Yine, bütçenin ekonomik demokrasi ayağının bu bütçeyle oluşmadığını? 2002'de Kemal Derviş'in getirdiği, o bankaların battığı dönemdeki, kriz sürecindeki plan orta vadeli programlarla üç yılda bir yenileniyor yani üç yıl sonraki bütçeler bile belli ancak bu bütçelerin içinde görünmeyen kalemler vardı, bunun tartışmasını açtık. Ben bir yönetmelik rica ettim Sayın Maliye Bakanından ve Sayın Meclis Başkanından. Askerî harcamalar, SSDF'nin, vakıfların bütün bu harcamaları, silah alım satımları görülmüyor. Bana bir gizli yönetmelik verin dedim, bir de yeni çıkan Bakanlar Kurulu yönetmeliğini. Ben milletvekiliyim, bir grubun başkan vekiliyim ve hâlâ bu yönetmelik benim elime gelmedi. Ben buradan milletime şikâyet ediyorum sizi, şikâyet ediyorum. Bu yönetmeliği Sayıştay uygulayacak, Sayıştay Meclis adına uygulayacak, sizin bu yatırdığınız vergileri biz de sizin adınıza denetleyeceğiz ama bu yönetmeliği alamıyorum, 74 milyona da şikâyet ediyorum.

Şimdi, ekonomik demokrasi ayağında da rakamların illüzyonuyla meşgulüz. İllüzyon? Büyüdük diyoruz, güzel, ama büyüme, ekonomide büyüme çok farklı olguları olan bir şeydir. UNESCO'yu bıraktık, onu geçen konuşmamda açıkladım. Birleşmiş Milletler Kalkınma Programı'nın İnsani Gelişme Endeksi'ne baktığımız zaman 83, 85'inci sıralara gerilemişiz. Sonra, Avrupa'da 47 ülke içinde 46'ncı olmuşuz, sonuncu. Sonra, bakmışız, gelişmişlik endeksi gelirler arasında, bakın, gelirler arasında oldukça büyük bir fark var, Dünya Bankası verilerine göre yaklaşık 17 kat. Türkiye'nin en zengini olan yüzde 10'luk kesim millî gelirin yaklaşık yüzde 35'ine el koyuyor. Şimdi, en fakir yüzde 10'luk ise millî gelirin sadece yüzde 2'sini alıyor.

Şimdi, tabii burada ekonomik demokrasi konuşurken, bakın, 1 Ocakta kamu çalışanlarından sigortalı olanların yüzde 5 primi o sigortalılardan kesilecek.
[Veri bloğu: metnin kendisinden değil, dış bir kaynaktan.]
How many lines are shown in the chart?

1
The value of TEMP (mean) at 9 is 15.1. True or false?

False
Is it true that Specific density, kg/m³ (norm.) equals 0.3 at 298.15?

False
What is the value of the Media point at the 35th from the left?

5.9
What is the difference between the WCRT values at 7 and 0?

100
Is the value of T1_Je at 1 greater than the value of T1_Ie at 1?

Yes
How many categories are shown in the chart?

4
Siz günlük 65 kuruş, bir simit bile etmeyen zammı yaparken 1 Ocakta 150 ile 200 lira arası para kesintisi yapacaksınız işçilerden, SSK'lılardan, priminden; yüzde 7'sini de devlet ödeyecek. Şimdi, ben sizi vicdana davet ediyorum. Şurada davet ediyorum: Yüzde 5 işveren primini siz hazineden bu işçilerin vergisiyle ödeyip bu bütçeye 5,7 milyar vergi koydunuz mu? Koydunuz. 5,7 milyar gideri işveren primlerini karşılamak için koyarken 1 Ocakta kamu çalışanlarına yüzde 5 prim uygulayacaksınız. Bu adaletsiz bir yaklaşımdır arkadaşlar. Bunu vicdanımıza sığdıramayız.
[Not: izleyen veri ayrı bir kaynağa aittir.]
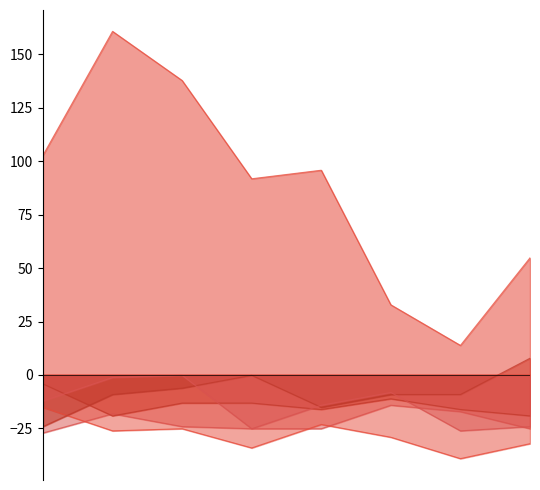

True or false: Robbery has a value of -12.7 at 2020.

False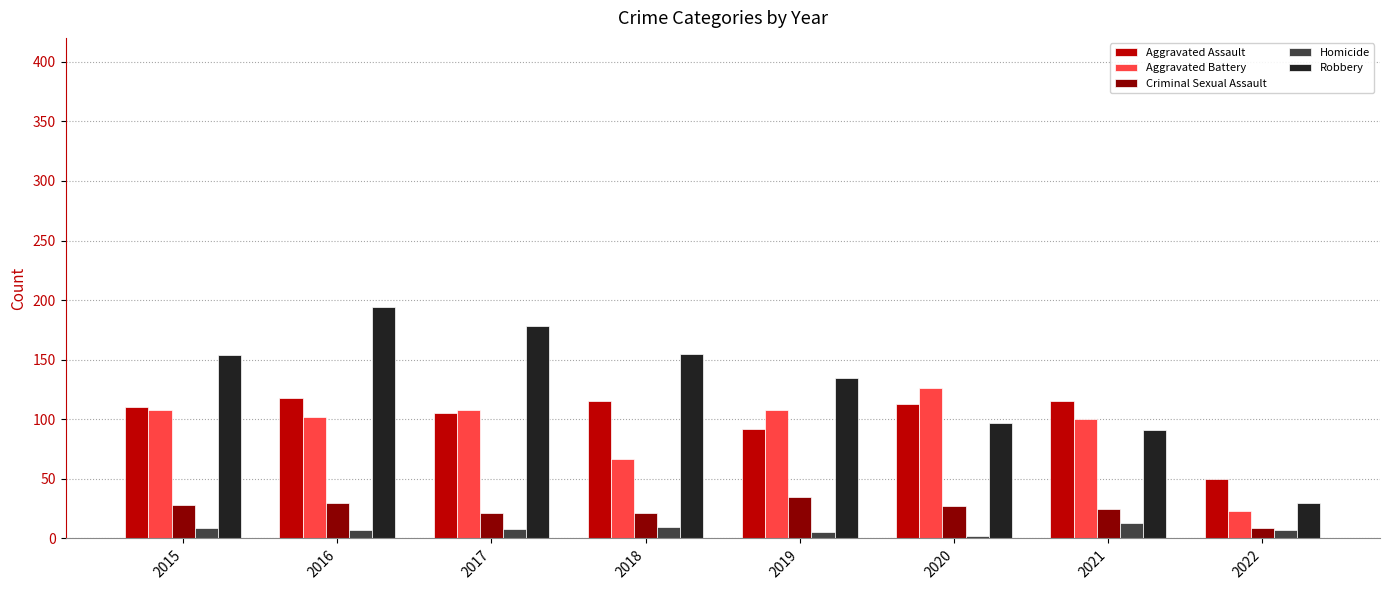

Are the bars grouped side by side (vs. stacked)?

Yes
Bakın, kültürel demokrasi boyutu, bütçenin ruhudur. Siz eğitime, sanata, kültüre, spora, bu ülkenin insanlarının sosyal yaşamına ne ayırmışsınız? Bu çok önemli bir konudur. Buna baktığımız zaman da rakamlar çok küçük.

Yine bakıyoruz, sosyal devlet, sosyal adalet, sosyal eşitlik konusundaki ayırdığınız rakamlar nedir üç yıl, 2012, 2013, 2014? Gayrisafi millî hasılanın 12,99'u. Peki, Avrupa Birliği, 27 ülke içinde ne kadar? Yüzde 25. Bunları çoğaltmak mümkün ama bir son cümle ve söz olarak burada bunu, bir şey ifade edeceğim.

Buradan ana muhalefet, iktidar partimizden ikidir İrlanda'ya gidip, yerinde çalışmalar yapıp "İrlanda'da sorun nasıl çözüldü, IRA sorunu nasıl çözüldü?" diye çalışma yapan arkadaşlarımız var, bilmiyorum, gruplarınızı bilgilendiriyorlar mı? Blair gibi cesur liderlere, güçlü liderlere ihtiyacı var Türkiye'nin. Bu cesareti kendinde gösterecek lider arıyoruz. Açık söylüyorum, orası konuşarak çözdü IRA olayını. Geçen gün İspanyol ve Basklı milletvekilleri Mecliste ziyaretime geldi. Onlar da, ETA da silah bıraktı. Sordum, merak ettim "Nasıl oldu?" diye, bana şunu anlattılar: "Biz önce şunu konuştuk -biliyorsunuz, oradan da epey tutuklu var- silah kullanmama, siyasilerin bırakılması, silahın bırakılmasını öne koyduk. Sonra, `Lokarri' adlı bir barış organizasyonu öncülük etti. Zapatero vardı o zaman yönetimde, şimdi sağ, muhafazakâr bir iktidar geldi. Güney Afrikalı `Brian Currin' isminde bir avukat hakemliğimizi yapıyor Güney Afrika modelinin çözümü doğrultusunda. Yazılı bir protokolümüz de yok ancak konuşulanlar, şartlar iki taraflı konuşuluyor ve konuşmaların konusu sübutun üzerinden, cezaevlerinden, illegalitedekilerden, bunların durumundan, geleceğin ne olacağından konuşuluyor, tarih tartışılıyor, hangi tarihe, plana bağlanacağı. Politik, siyasi katılımda, legal, demokratik alandaki katılım konuşuluyor ve ETA-hükûmet arasındaki direkt görüşmelerin sürdürülmesi kararı alınıyor, yeni hükûmet de sürdürüyor." diyor. İşte bizim yapamadığımız bir şey var -ki otuz yıldır birbirimizin boğazına sarılıyoruz- bu Meclisin bu bütçe görüşmelerinde yapması gereken en önemli konulardan buydu, bu olmalıdır diyorum, hepinizi saygıyla selamlıyorum. (BDP sıralarından alkışlar)

BAŞKAN - Teşekkür ediyoruz Sayın Kaplan.